§ **Work to be completed**:
Reproduce the email below about the RPC and Channel libraries word for word.

§ **Passage to read**:
* BEGIN *

Hi Yigong,
FYI, last year Stjepan spent quite some time on a rpc library, have you had a chance to look of it? (
https://svn.boost.org/trac/boost/browser/sandbox/rpc). I remember he implemented asynchronous calls and use futures<> to implement synchronous calls. If you search last year's email, you may find good discussions about this rpc lib.
This is for calls to functions and not member-functions. I shouldn't call my library doing Remote Procedure Calls, but Remote Member Calls.
The approach using futures is one thing, i'd like to implement, too, since everything needed for that is already in place.
One thing i don't like about that library is, that you need to provide the interface explicitly multiple times:
reg.set<int (int)>("inc", inc);
rpc::call<std::string, int (int)> call_inc__1("inc", 1);
This could be improved using variadic templates (or boost::fusion).
Yes, the Channel lib i am working on has a quite different target. It intends to define / provide the basic primitives for message passing (various name-spaces and dispatchers), and a template framework to compose these primitives and create customized message passing systems for specific applications. And the resulted messaging systems should be quite simple.
Channel generated messaging systems are peer-peer systems, not like the client-server model of RPC. When 2 remote channels connect, the ids / names in these 2 channels are exchanged automatically thru Channel's protocol, so threads / objects connected with these channels can do messaging with remote peers transparently.
Can more than two channels connect?
If so, consider A connected to B, B connected to C. Does A see C and can communicate with it?
Another big difference is the use of "names" / "ids". In normal rpc systems (or rpc based systems such as Corba), the only purpose of object names/urls or name-server is for "boot-strapping" - obtaining the inital reference to remote server object, after that, names/urls has no use. In RPC systems, the interface of components are the remote methods exposed by server objects (defined in IDL).

* END *

[Data listing]
* BEGIN *

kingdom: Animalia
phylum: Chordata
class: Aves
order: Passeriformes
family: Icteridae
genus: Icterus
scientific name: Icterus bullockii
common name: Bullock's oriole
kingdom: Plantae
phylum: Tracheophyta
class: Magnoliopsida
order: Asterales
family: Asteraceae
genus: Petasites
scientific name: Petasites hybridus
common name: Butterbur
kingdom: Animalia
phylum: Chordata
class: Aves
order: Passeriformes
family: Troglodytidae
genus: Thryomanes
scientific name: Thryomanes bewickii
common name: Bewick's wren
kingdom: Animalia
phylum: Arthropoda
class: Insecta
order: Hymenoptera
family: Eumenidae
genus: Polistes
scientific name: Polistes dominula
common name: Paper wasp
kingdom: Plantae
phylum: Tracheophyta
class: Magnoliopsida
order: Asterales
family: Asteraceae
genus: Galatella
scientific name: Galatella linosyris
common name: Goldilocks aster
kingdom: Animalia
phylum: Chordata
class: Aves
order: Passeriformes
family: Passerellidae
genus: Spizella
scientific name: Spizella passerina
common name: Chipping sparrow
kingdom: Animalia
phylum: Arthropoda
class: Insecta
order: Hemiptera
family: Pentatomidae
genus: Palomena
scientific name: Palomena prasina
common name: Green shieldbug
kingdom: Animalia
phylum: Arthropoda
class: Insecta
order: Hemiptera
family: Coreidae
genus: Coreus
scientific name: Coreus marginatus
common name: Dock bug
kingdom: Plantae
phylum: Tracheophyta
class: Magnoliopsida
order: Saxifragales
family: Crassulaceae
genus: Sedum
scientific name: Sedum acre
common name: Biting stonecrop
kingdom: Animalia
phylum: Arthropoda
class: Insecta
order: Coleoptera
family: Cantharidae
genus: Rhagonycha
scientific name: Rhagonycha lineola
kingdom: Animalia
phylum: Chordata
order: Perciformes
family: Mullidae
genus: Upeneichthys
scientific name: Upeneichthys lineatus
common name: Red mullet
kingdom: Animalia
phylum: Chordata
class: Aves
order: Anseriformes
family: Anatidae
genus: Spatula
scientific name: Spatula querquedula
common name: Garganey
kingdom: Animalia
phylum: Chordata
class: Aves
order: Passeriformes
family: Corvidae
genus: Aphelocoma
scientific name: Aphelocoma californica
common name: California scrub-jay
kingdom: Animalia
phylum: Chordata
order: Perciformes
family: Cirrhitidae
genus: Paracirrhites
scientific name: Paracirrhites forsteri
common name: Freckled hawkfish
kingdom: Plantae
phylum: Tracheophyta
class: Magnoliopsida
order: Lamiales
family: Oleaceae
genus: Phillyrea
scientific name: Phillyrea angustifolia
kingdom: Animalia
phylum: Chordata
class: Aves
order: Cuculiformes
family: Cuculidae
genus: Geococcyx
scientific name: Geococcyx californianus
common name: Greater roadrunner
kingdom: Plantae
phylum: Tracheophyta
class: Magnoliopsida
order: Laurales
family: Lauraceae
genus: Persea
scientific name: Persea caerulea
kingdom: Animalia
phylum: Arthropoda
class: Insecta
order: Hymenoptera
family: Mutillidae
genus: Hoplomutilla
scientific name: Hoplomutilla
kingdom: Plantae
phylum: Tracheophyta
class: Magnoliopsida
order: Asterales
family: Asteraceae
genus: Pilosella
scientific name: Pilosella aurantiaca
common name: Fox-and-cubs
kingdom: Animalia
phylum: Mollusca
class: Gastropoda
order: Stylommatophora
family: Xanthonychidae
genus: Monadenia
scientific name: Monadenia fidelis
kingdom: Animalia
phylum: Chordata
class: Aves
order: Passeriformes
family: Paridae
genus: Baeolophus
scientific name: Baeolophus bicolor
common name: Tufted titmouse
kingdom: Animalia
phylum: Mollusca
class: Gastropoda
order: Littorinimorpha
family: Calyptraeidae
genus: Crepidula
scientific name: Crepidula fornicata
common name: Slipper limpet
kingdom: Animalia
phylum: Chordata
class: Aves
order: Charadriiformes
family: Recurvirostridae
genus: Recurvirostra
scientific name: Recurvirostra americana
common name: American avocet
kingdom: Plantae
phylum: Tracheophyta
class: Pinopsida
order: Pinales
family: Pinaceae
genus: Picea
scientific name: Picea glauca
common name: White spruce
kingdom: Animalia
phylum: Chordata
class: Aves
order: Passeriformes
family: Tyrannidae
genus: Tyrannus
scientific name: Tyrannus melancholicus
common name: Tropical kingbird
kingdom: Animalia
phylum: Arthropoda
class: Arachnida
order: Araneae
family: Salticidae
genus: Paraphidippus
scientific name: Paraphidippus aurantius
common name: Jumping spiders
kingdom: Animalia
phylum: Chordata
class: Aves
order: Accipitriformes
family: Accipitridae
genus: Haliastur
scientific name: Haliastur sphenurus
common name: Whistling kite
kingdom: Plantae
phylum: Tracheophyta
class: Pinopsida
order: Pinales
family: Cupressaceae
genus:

* END *

§ **Task output**:
Hi Yigong,
FYI, last year Stjepan spent quite some time on a rpc library, have you had a chance to look of it? (
https://svn.boost.org/trac/boost/browser/sandbox/rpc). I remember he implemented asynchronous calls and use futures<> to implement synchronous calls. If you search last year's email, you may find good discussions about this rpc lib.
This is for calls to functions and not member-functions. I shouldn't call my library doing Remote Procedure Calls, but Remote Member Calls.
The approach using futures is one thing, i'd like to implement, too, since everything needed for that is already in place.
One thing i don't like about that library is, that you need to provide the interface explicitly multiple times:
reg.set<int (int)>("inc", inc);
rpc::call<std::string, int (int)> call_inc__1("inc", 1);
This could be improved using variadic templates (or boost::fusion).
Yes, the Channel lib i am working on has a quite different target. It intends to define / provide the basic primitives for message passing (various name-spaces and dispatchers), and a template framework to compose these primitives and create customized message passing systems for specific applications. And the resulted messaging systems should be quite simple.
Channel generated messaging systems are peer-peer systems, not like the client-server model of RPC. When 2 remote channels connect, the ids / names in these 2 channels are exchanged automatically thru Channel's protocol, so threads / objects connected with these channels can do messaging with remote peers transparently.
Can more than two channels connect?
If so, consider A connected to B, B connected to C. Does A see C and can communicate with it?
Another big difference is the use of "names" / "ids". In normal rpc systems (or rpc based systems such as Corba), the only purpose of object names/urls or name-server is for "boot-strapping" - obtaining the inital reference to remote server object, after that, names/urls has no use. In RPC systems, the interface of components are the remote methods exposed by server objects (defined in IDL).